In relazione ai dati alla nascita è emerso che il 21%, 20% e 12% dei pazienti rispettivamente affetti da PHP1A, PPHP e spor-PHP1B sono nati prematuri; il 37% e 95% degli affetti da PHP1A e PPHP è nato SGA, questi ultimi mostravano inoltre un severo ritardo di crescita intrauterino. Di contro i pz con ADPHP1B e sporPHP1B presentano un’incrementata crescita fetale e macrosomia alla nascita.

Riguardo la crescita postnatale, i soggetti con PHP1A e PPHP hanno un progressivo declino della velocità di crescita e dello spurt puberale con bassa statura finale. I pazienti con difetti di metilazione di GNAS sembrano avere invece un incremento della crescita nei primi 3 anni di vita raggiungendo poi una normale statura finale.

L’obesità early-onset caratterizza tutte le diverse mutazioni del gene, con un rapporto femmine/maschi in favore delle prime. Le alterazioni della crescita potrebbero essere spiegate da una accelerazione della differenziazione dei condrociti con conseguente precoce fusione delle cartilagini di accrescimento in presenza di un’aploinsufficienza della Gsa (sub-unitàα della proteinaG stimolatoria).
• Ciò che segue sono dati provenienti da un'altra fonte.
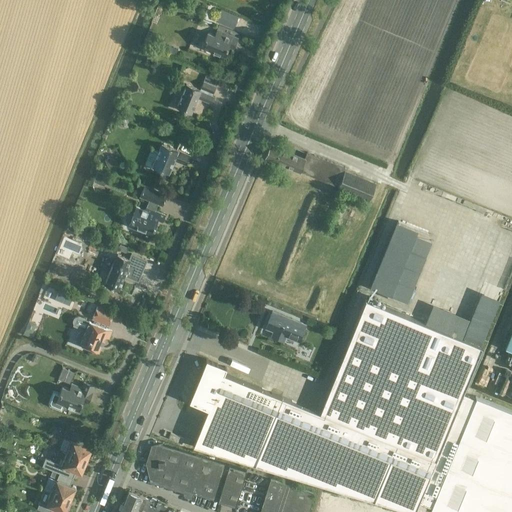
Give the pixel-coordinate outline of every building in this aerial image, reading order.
[(226,9),(220,21),(233,27),(239,16),(226,9)] [(228,44),(234,46),(237,37),(217,29),(214,34),(207,31),(201,46),(223,56),(228,44)] [(212,95),(215,86),(203,81),(199,89),(186,84),(176,106),(191,112),(197,97),(210,103),(213,96),(212,95)] [(130,106),(131,99),(123,98),(122,105),(130,106)] [(185,165),(189,155),(178,150),(161,144),(152,166),(168,173),(174,160),(185,165)] [(370,196),(375,183),(345,171),(346,168),(306,151),(304,159),(270,145),(265,157),(276,161),(276,165),(282,167),(286,164),(301,170),(300,171),(331,183),(329,187),(339,191),(340,187),(369,199),(369,198),(373,200),(374,198),(370,196)] [(108,167),(113,165),(110,158),(105,160),(108,167)] [(144,185),(143,189),(139,196),(143,198),(148,200),(146,207),(145,210),(136,206),(128,224),(143,230),(140,237),(148,241),(156,220),(162,222),(165,214),(154,210),(157,204),(161,205),(166,193),(144,185)] [(409,301),(430,238),(426,237),(428,230),(394,219),(372,287),(371,287),(367,297),(378,301),(381,292),(409,301)] [(116,253),(113,261),(104,284),(118,290),(125,275),(138,280),(146,260),(132,255),(130,259),(116,253)] [(206,358),(189,401),(207,408),(192,445),(254,464),(413,511),(418,500),(431,506),(430,506),(443,511),(511,511),(511,410),(475,396),(475,397),(463,392),(466,383),(481,346),(365,298),(332,379),(319,411),(281,396),(224,373),(226,367),(206,358)] [(92,317),(97,319),(109,324),(114,312),(108,310),(97,306),(92,317)] [(265,327),(273,331),(271,336),(283,341),(285,335),(298,341),(305,324),(287,317),(286,319),(271,312),(265,327)] [(88,321),(85,328),(81,326),(79,331),(78,332),(75,338),(76,339),(75,342),(80,344),(80,343),(98,351),(105,336),(109,338),(112,330),(88,321)] [(69,383),(74,372),(62,367),(57,378),(69,383)] [(62,386),(59,392),(53,390),(48,402),(50,406),(61,411),(64,404),(78,410),(84,394),(90,397),(94,386),(83,381),(81,387),(71,383),(69,389),(62,386)] [(63,435),(71,438),(73,439),(76,433),(65,428),(63,435)] [(168,438),(181,443),(183,437),(170,432),(168,438)] [(64,437),(59,449),(86,460),(90,451),(91,451),(92,448),(91,447),(89,446),(88,446),(64,437)] [(185,490),(183,494),(192,497),(193,493),(235,505),(246,469),(162,444),(155,446),(156,451),(150,452),(152,461),(147,462),(151,480),(185,490)] [(82,469),(86,460),(59,449),(54,461),(77,471),(78,473),(80,473),(82,473),(83,471),(82,469)] [(53,469),(61,473),(63,467),(55,464),(53,469)] [(50,475),(59,478),(61,473),(53,469),(50,475)] [(43,489),(51,492),(70,500),(74,490),(75,490),(76,488),(75,486),(73,485),(72,486),(48,476),(43,489)] [(307,511),(314,492),(270,478),(259,511),(307,511)] [(163,511),(165,508),(166,506),(157,503),(155,508),(148,505),(151,500),(145,497),(128,491),(124,501),(151,511),(163,511)] [(44,511),(48,511),(50,508),(51,506),(61,510),(61,511),(66,511),(67,510),(66,508),(70,500),(51,492),(46,504),(40,501),(37,509),(40,510),(44,511)] [(151,511),(124,501),(120,511),(121,511),(151,511)]
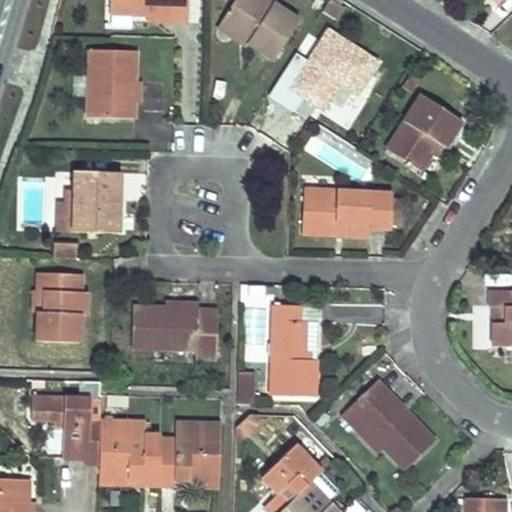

La mutazione di origine paterna di XLas (proteina di regolazione di Gsa) sembra correlata con un severo ritardo di crescita intrauterino mentre l’allele materno sembra responsabile dell’incremento ponderale precoce, poiché maggiormente espresso nella regione dorsomediale ipotalamica, regione implicata nei meccanismi di fame e sazietà.

Il limite principale del lavoro è l’incompletezza nella raccolta dei dati, saranno quindi necessari ulteriori studi al fine di caratterizzare questa selezionata popolazione di pazienti.